Re: WITHIN GROUP patch - Mailing list pgsql-hackers

From Tom Lane
Subject Re: WITHIN GROUP patch
Date
Msg-id 20530.1386367085@sss.pgh.pa.us
Whole thread Raw
In response to Re: WITHIN GROUP patch  (Josh Berkus <josh@agliodbs.com>)
List pgsql-hackers
Josh Berkus <josh@agliodbs.com> writes:
> Can someone paste examples of the two syntax alternatives we're talking
> about here?  I've lost track.

I'll leave it to Andrew to describe/defend exactly what his patch is
doing.  The alternative I'm thinking about is that in CREATE AGGREGATE
as well as \da output, the argument list of an ordered-set aggregate
would look like
     type1, type2, ... ORDER BY type3, type4, ...

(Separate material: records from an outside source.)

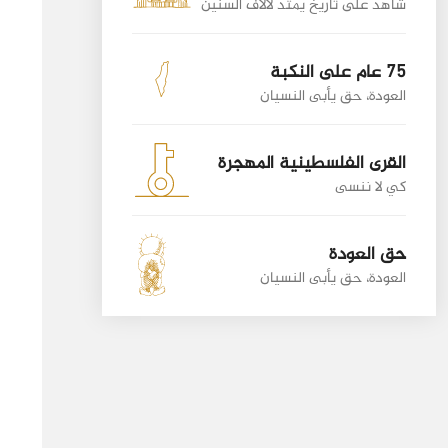
شاهد على تاريخ يمتد لألاف السنين
75 عام على النكبة
العودة، حق يأبى النسيان
القرى الفلسطينية المهجرة
كي لا ننسى
حق العودة
العودة، حق يأبى النسيان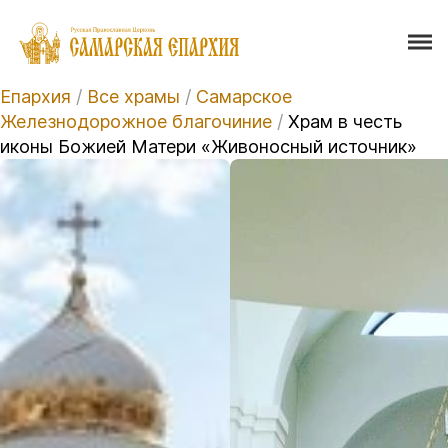
Епархия
/
Все храмы
/
Самарское
Железнодорожное благочиние
/
Храм в честь
иконы Божией Матери «Живоносный источник»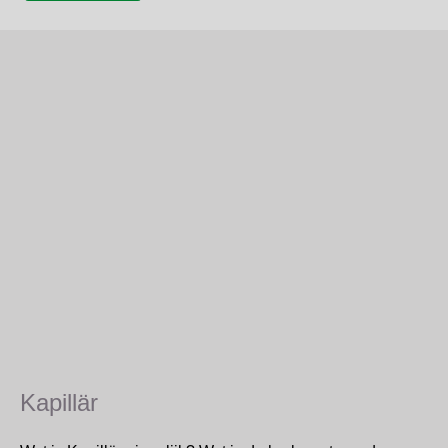
Kapillär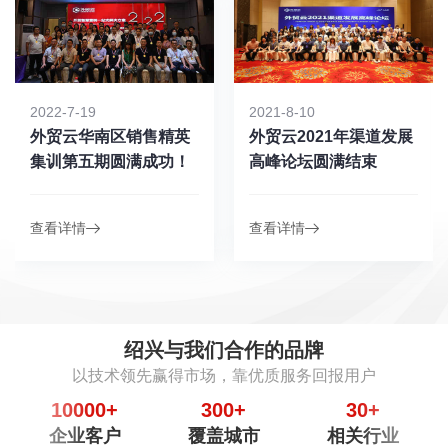
2022-7-19
2021-8-10
外贸云华南区销售精英
外贸云2021年渠道发展
集训第五期圆满成功！
高峰论坛圆满结束
查看详情
查看详情
绍兴与我们合作的品牌
以技术领先赢得市场，靠优质服务回报用户
10000
+
300
+
30
+
企业客户
覆盖城市
相关行业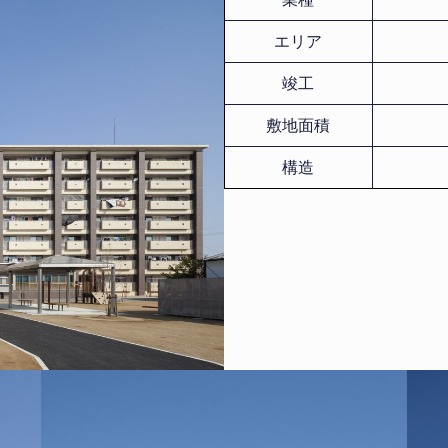
エリア
竣工
敷地面積
構造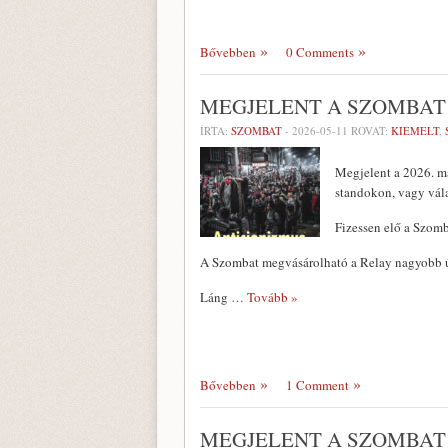
Bővebben
0 Comments
MEGJELENT A SZOMBAT 
ÍRTA:
SZOMBAT
-
2026-05-11
ROVAT:
KIEMELT
,
Megjelent a 2026. m
standokon, vagy vál
Fizessen elő a Szomb
A Szombat megvásárolható a Relay nagyobb ú
Láng
… Tovább »
Bővebben
1 Comment
MEGJELENT A SZOMBAT 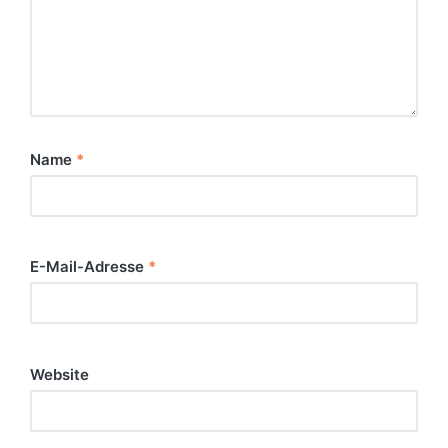
Name
*
E-Mail-Adresse
*
Website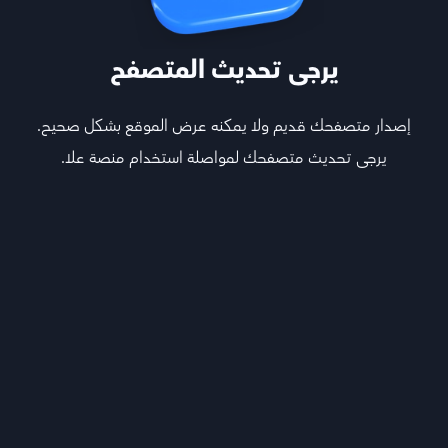
يرجى تحديث المتصفح
إصدار متصفحك قديم ولا يمكنه عرض الموقع بشكل صحيح.
يرجى تحديث متصفحك لمواصلة استخدام منصة علا.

if the aggregate only permits a fixed number of ordering columns
(as mode() does for example).  If it permits a variable number of
ordering columns, you could have
     type1, type2, ... ORDER BY [ type3, type4, ... ] VARIADIC something

99% of the time the right-hand part would just be "VARIADIC ANY"
but if an aggregate had need to lock down the ordering column types,
or the leading ordering column types, it could do that.  If it needs
a variable number of direct arguments as well (which in particular
hypothetical set functions do) then you would write
     [ type1, type2, ... ] VARIADIC something ORDER BY VARIADIC something

where we constrain the two "somethings" to be the same.  (Again, these
would *usually* be ANY, but I can envision that an aggregate might want to
constrain the argument types more than that.)  We have to constrain this
case because the underlying pg_proc representation and parser function
lookup code only allow the last argument to be declared VARIADIC.  So
under the hood, this last case would be represented in pg_proc with
proargs looking like just "[ type1, type2, ... ] VARIADIC something",
whereas in the first two cases the proargs representation would contain
all the same entries as above.

We could substitute something else for ORDER BY without doing a lot
of violence to this, if people are really down on that aspect.